Removing that error sped things up where I am now getting around 600 FPS, but that is still slow.
Our old single-threaded deferred renderer runs at 1000 FPS with the same scene, and the new multithreaded forward renderer should be as fast or faster.[/QUOTE]
Well, you do what you have to do to make it fast. But whether that is an error depends on your buffer usage and the driver. Are you calling glBufferData with a non-NULL pointer repeatedly and/or with a different size? If so, yes, you should probably avoid that.
On NVidia drivers, if you’re re-specifying the same amount of data each update, orphaning the buffer (see this page for details) can be very fast and avoid internal driver synchronization potentially required (due to other references to that same buffer object in the pipeline that are still “in-flight”).
First, I’d recommend you benchmark in milliseconds/frame rather than frames/sec … for many reasons, not the least of which is it actually makes sense to talk about how much your texture buffer object (TBO) update method actually costs you so you can optimize it.

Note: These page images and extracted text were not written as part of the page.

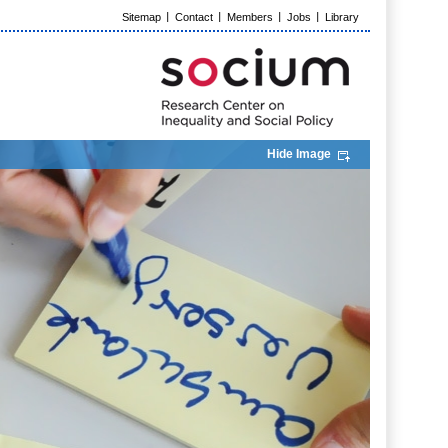
Sitemap
Contact
Members
Jobs
Library
Hide Image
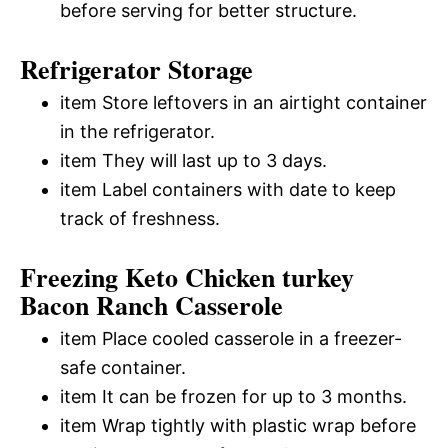
before serving for better structure.
Refrigerator Storage
item Store leftovers in an airtight container
in the refrigerator.
item They will last up to 3 days.
item Label containers with date to keep
track of freshness.
Freezing Keto Chicken turkey
Bacon Ranch Casserole
item Place cooled casserole in a freezer-
safe container.
item It can be frozen for up to 3 months.
item Wrap tightly with plastic wrap before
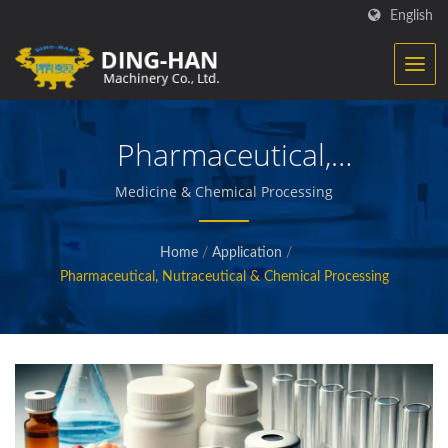
English
Pharmaceutical,
Nutraceutical & Chemical
Medicine & Chemical Processing
Processing
Home
/
Application
/
Pharmaceutical, Nutraceutical & Chemical Processing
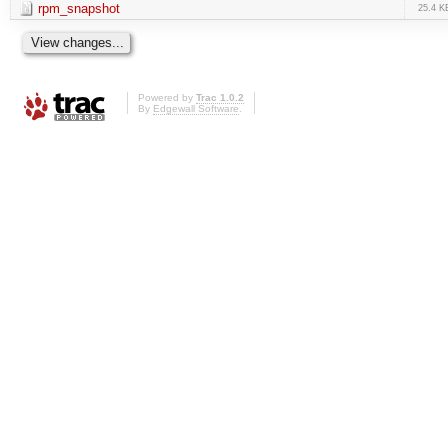
rpm_snapshot
25.4 K
Powered by
Trac 1.0.2
By
Edgewall Software
.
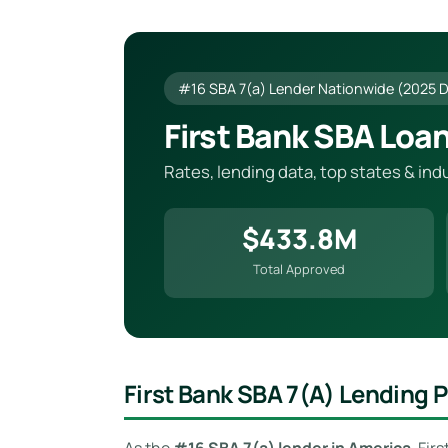
#16 SBA 7(a) Lender Nationwide (2025 
First Bank SBA Loa
Rates, lending data, top states & in
$433.8M
Total Approved
First Bank SBA 7(a) Lending
As the
#16 SBA 7(a) lender in America
, Fir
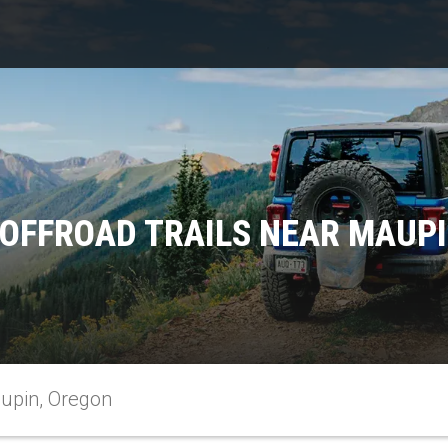
OFFROAD TRAILS NEAR MAUP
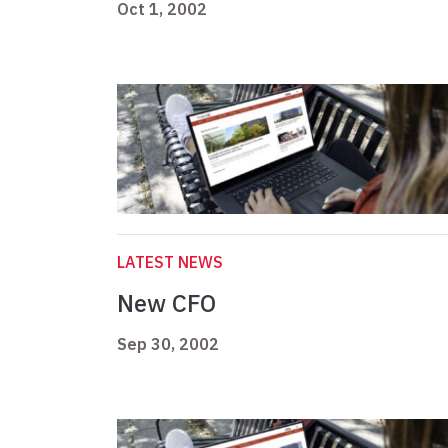
Oct 1, 2002
LATEST NEWS
New CFO
Sep 30, 2002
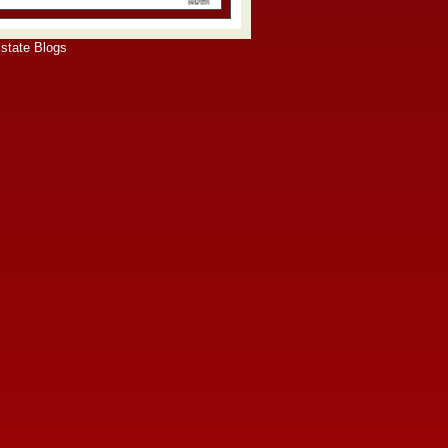
state Blogs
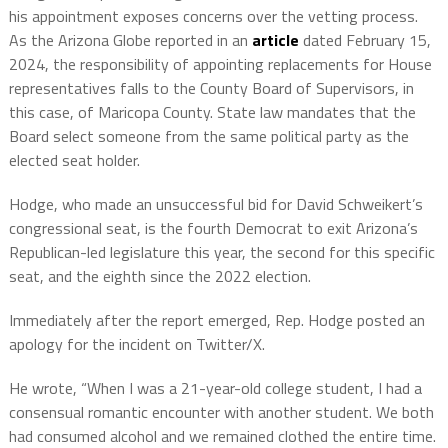
his appointment exposes concerns over the vetting process.
As the Arizona Globe reported in an
article
dated February 15,
2024, the responsibility of appointing replacements for House
representatives falls to the County Board of Supervisors, in
this case, of Maricopa County. State law mandates that the
Board select someone from the same political party as the
elected seat holder.
Hodge, who made an unsuccessful bid for David Schweikert’s
congressional seat, is the fourth Democrat to exit Arizona’s
Republican-led legislature this year, the second for this specific
seat, and the eighth since the 2022 election.
Immediately after the report emerged, Rep. Hodge posted an
apology for the incident on Twitter/X.
He wrote, “When I was a 21-year-old college student, I had a
consensual romantic encounter with another student. We both
had consumed alcohol and we remained clothed the entire time.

Please do read this for details.
Next, I would disable your per-frame TBO updates and time frames with out them. How many msec/frame? Then add those TBO updates back in and re-time your frames. What’s the difference? With this crucial data, you know exactly how much time is tied up in the update specifically, and whether it’s the “big fish”. If it is, you can focus on optimizing its time consumption specifically.
As to methods to optimize your buffer object updates, see this page: Buffer Object Streaming. That said, TBOs are weird beasts that make it a little bit hard to apply some of these techniques. It’s easier when you’re just binding buffer objects directly to the shader. Especially with NVidia bindless extensions where you can pipe the GPU address for the buffer object(s) directly into the shader, bypassing all the binding mess.
I suspect that texture buffers are slower than uniform buffers, but more testing is needed.
From what I’ve read your guess is probably correct. Expect “ordinary uniforms” to be very fast, with uniform buffer objects being next. On NVidia, these can be cached in the fast shared mem local to the GPU multiprocessors. Next-up is probably ordinary textures, with access sped-up through texture tiling and texture caches. And tailing those are things are things which (due to their maximum sizes) virtually have to live in slower global GPU memory such as TBOs and SSBOs. IIRC, the driver does use part of the GPU shared memory as a global memory access cache, which’ll should help with accessing these latter types somewhat, if there’s repetition in or locality of access to global memory.